Note that there is a low_mem flag in our RelGraphConv module:

Set it to True and see if OOM issue still exists.

Thanks! I just wondering is this the right place for the rgcn example?

I think so, but by default the low_mem option is not activated.

When I activated the low_mem in the rgcn example, which gives me the error message "dgl/_ffi/_cython/./base.pxi", line 155, in dgl._ffi._cy3.core.CALL dgl._ffi.base.DGLError: [23:40:23] /home/coulombc/wheels_builder/tmp.30875/python-3.8/dgl/src/array/cuda/utils.cu:19: Check failed: e == cudaSuccess || e == cudaErrorCudartUnloading: CUDA: invalid device ordinal
I am using python==3.8, torch==1.7, cuda==10.2

If the low_mem is off, then it returns OOM error RuntimeError: CUDA out of memory.
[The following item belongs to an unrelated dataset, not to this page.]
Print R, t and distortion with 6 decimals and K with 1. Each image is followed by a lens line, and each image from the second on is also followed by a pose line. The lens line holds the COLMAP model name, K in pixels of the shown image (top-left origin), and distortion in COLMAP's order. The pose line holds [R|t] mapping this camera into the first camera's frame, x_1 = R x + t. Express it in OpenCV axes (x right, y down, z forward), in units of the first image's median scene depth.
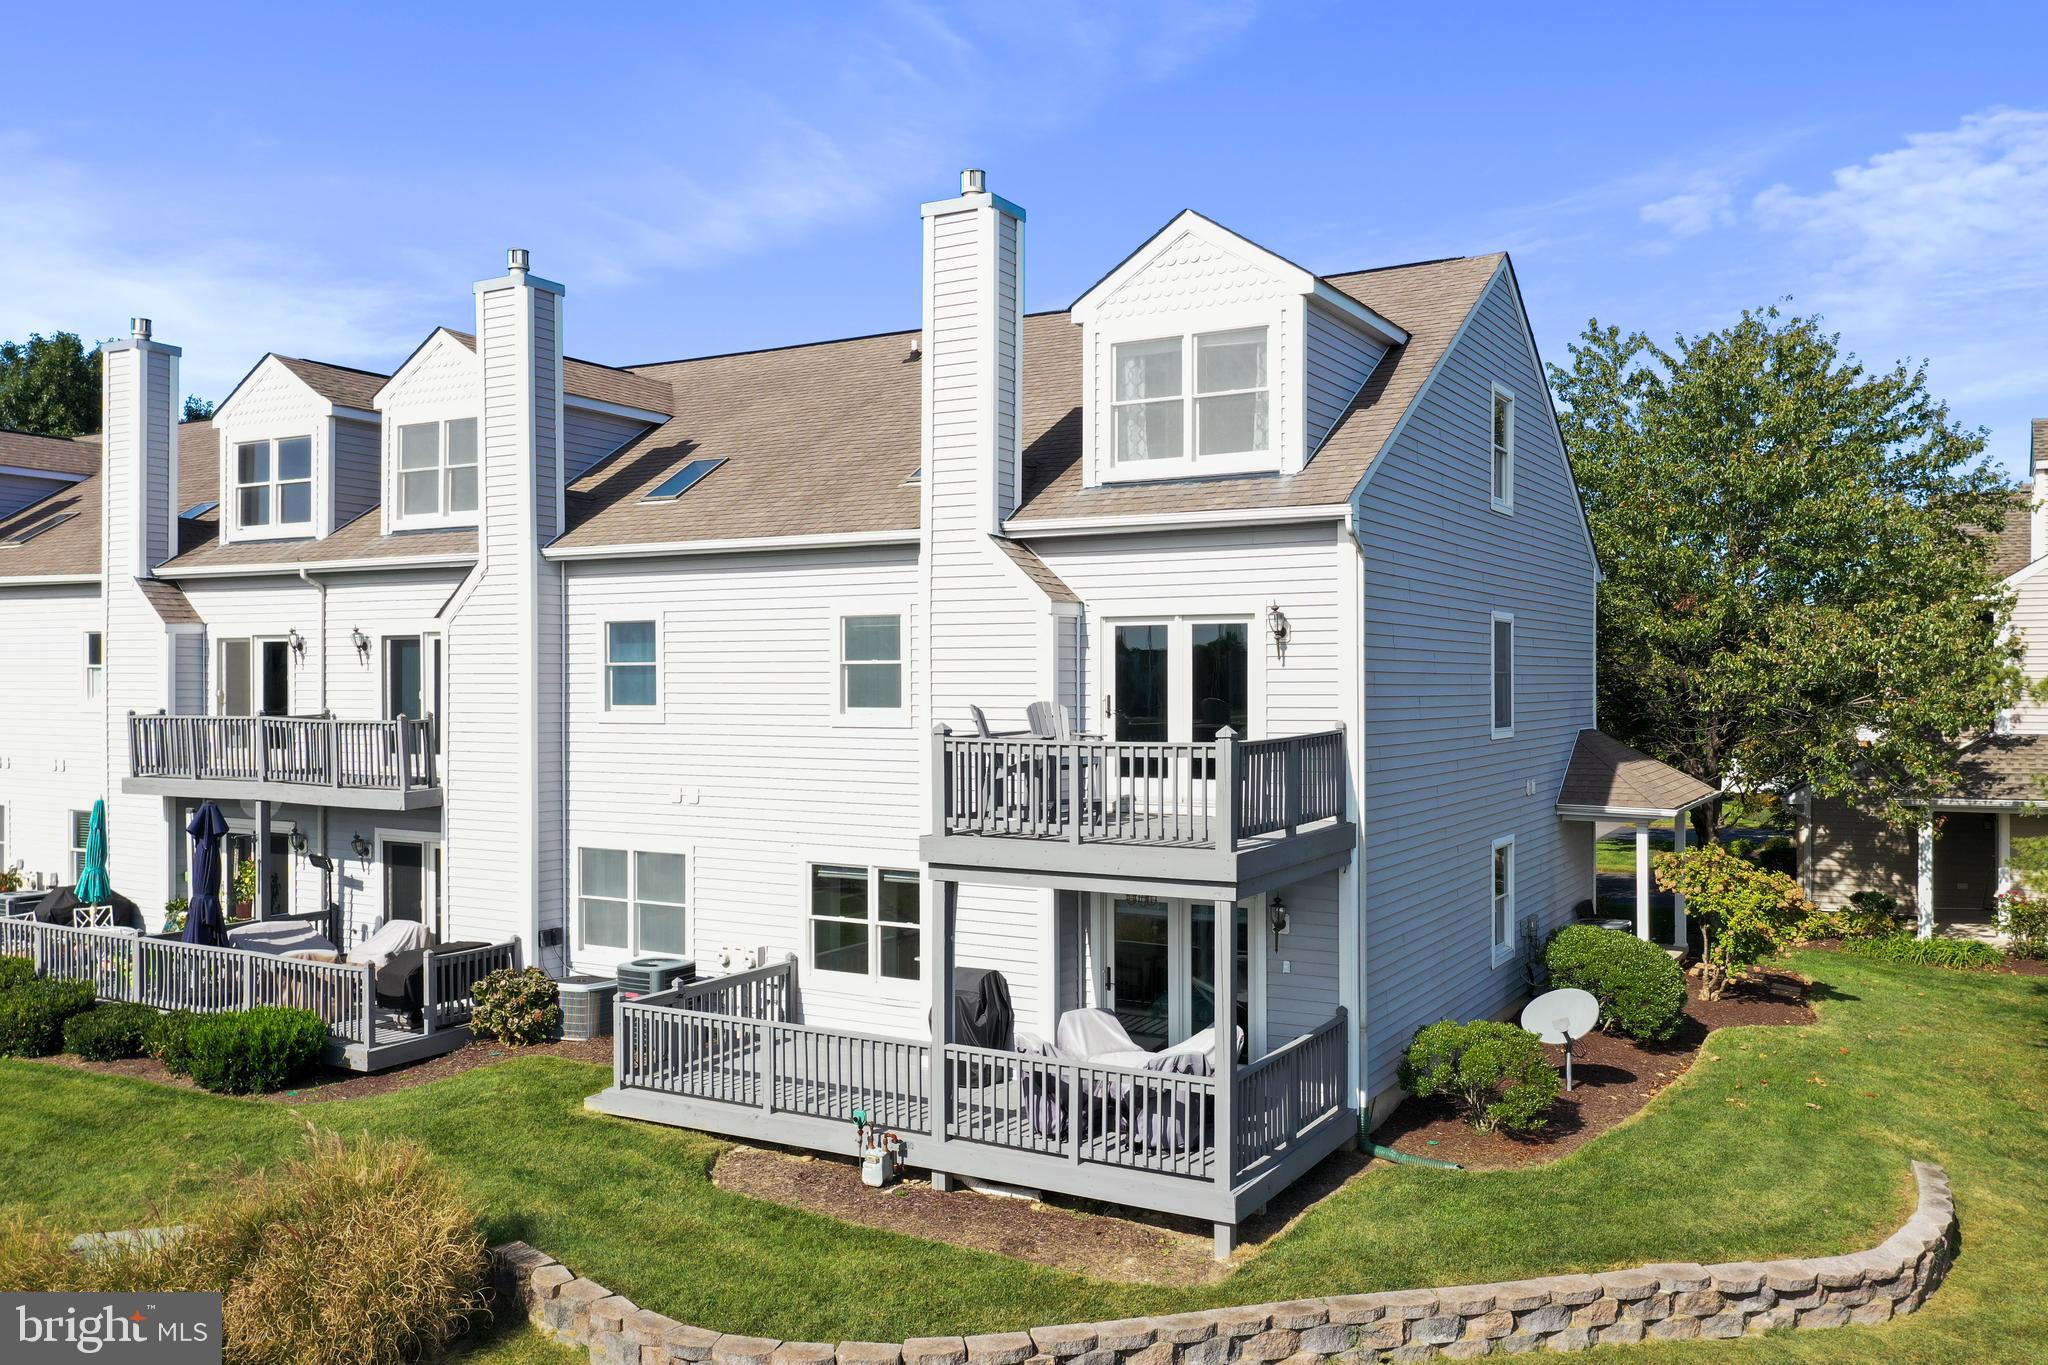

Tried to allocate 6.08 GiB (GPU 0; 15.78 GiB total capacity; 9.77 GiB already allocated; 4.61 GiB free; 9.92 GiB reserved in total by PyTorch)

Sorry but DGL has some compatibility problem with PyTorch 1.7.
A patch version would be released this week, before that you can try DGL nightly build version via:

pip install --pre dgl-cu102

Thanks! I downgrade torch to 1.6 and it works!